Reportage : “C’estpasdemainlavieille”, le défilé sauvage de la Fashion Week

Pour changer les regards, bousculer les codes et gagner en visibilité, une dizaine de femmes de plus de 50 ans se sont invitées là où on ne les attendait pas : à la Paris Fashion Week, sous l’oeil bleu avisé de l’artiste Sandrine Alouf, atmosphériste et photographe, à l’initiative du projet “C’est pas demain la vieille”. Reportage.

Sommaire

    • « C’est pas demain la vieille » en marge des défilés
    • L’invisibilité des femmes après 50 ans
    • Une guérilla esthétique
    • S’emparer du sujet de l’âgisme avec ironie
    • Le défilé sauvage: une méthode efficace ?

 

Pour changer les regards, bousculer les codes et gagner en visibilité, une dizaine de femmes de plus de 50 ans se sont invitées, mardi 27 septembre, là où on ne les attendait pas : à la Paris Fashion Week, sous l’oeil bleu avisé de l’artiste Sandrine Alouf, atmosphériste et photographe, à l’initiative du projet “C’est pas demain la vieille”. Reportage.

« C’est pas demain la vieille » en marge des défilés

Dans l’hôtel parisien quatre étoiles Le Pradey, investi pour les préparatifs, un joyeux remue-ménage est à l’œuvre. À tour de rôle, les filles sont maquillées, coiffées et stylisées pour s’inviter là où on ne les attend pas : à la sortie du défilé d’une grande marque. “Allons mettre le désordre devant Dior !”, s’exclame Marc Ronzier, “un vieux de la mode”, depuis le canapé bleu roi.

* [Données fournies]
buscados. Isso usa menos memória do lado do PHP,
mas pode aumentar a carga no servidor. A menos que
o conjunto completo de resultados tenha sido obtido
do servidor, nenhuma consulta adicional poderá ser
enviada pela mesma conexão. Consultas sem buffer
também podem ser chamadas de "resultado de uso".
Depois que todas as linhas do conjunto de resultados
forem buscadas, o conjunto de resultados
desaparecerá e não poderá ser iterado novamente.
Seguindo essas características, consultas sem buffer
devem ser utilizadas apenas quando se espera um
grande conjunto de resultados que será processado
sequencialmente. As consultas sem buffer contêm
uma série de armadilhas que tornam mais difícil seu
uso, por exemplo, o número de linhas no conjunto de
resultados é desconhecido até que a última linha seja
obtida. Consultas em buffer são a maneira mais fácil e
==
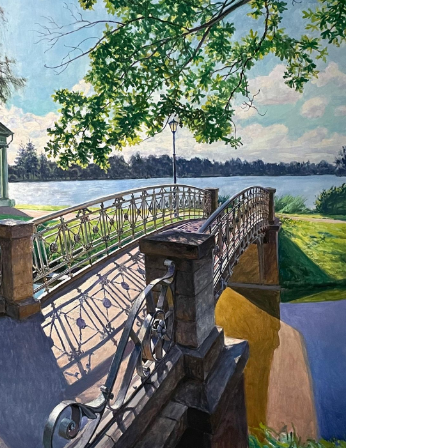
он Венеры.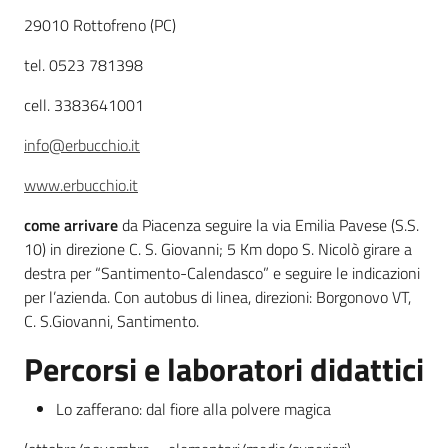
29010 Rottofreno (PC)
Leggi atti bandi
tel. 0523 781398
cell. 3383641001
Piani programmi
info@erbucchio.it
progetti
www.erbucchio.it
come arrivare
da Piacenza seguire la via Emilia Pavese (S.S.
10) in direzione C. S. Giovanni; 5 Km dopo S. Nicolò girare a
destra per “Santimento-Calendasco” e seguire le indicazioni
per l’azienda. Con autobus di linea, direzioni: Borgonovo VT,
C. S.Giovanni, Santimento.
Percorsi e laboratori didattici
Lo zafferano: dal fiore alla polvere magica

* [Questions d'étude]
1) D'après le reportage, dans quel hôtel parisien ont lieu les préparatifs ?
2) Reproduisez fidèlement le passage du reportage situé entre "Dans l’hôtel parisien" et "canapé bleu roi.", bornes incluses.
Les données n'ont aucun rôle ici.

* [Réponses dans l'ordre]
1) Dans l'hôtel quatre étoiles Le Pradey.

2)
Dans l’hôtel parisien quatre étoiles Le Pradey, investi pour les préparatifs, un joyeux remue-ménage est à l’œuvre. À tour de rôle, les filles sont maquillées, coiffées et stylisées pour s’inviter là où on ne les attend pas : à la sortie du défilé d’une grande marque. “Allons mettre le désordre devant Dior !”, s’exclame Marc Ronzier, “un vieux de la mode”, depuis le canapé bleu roi.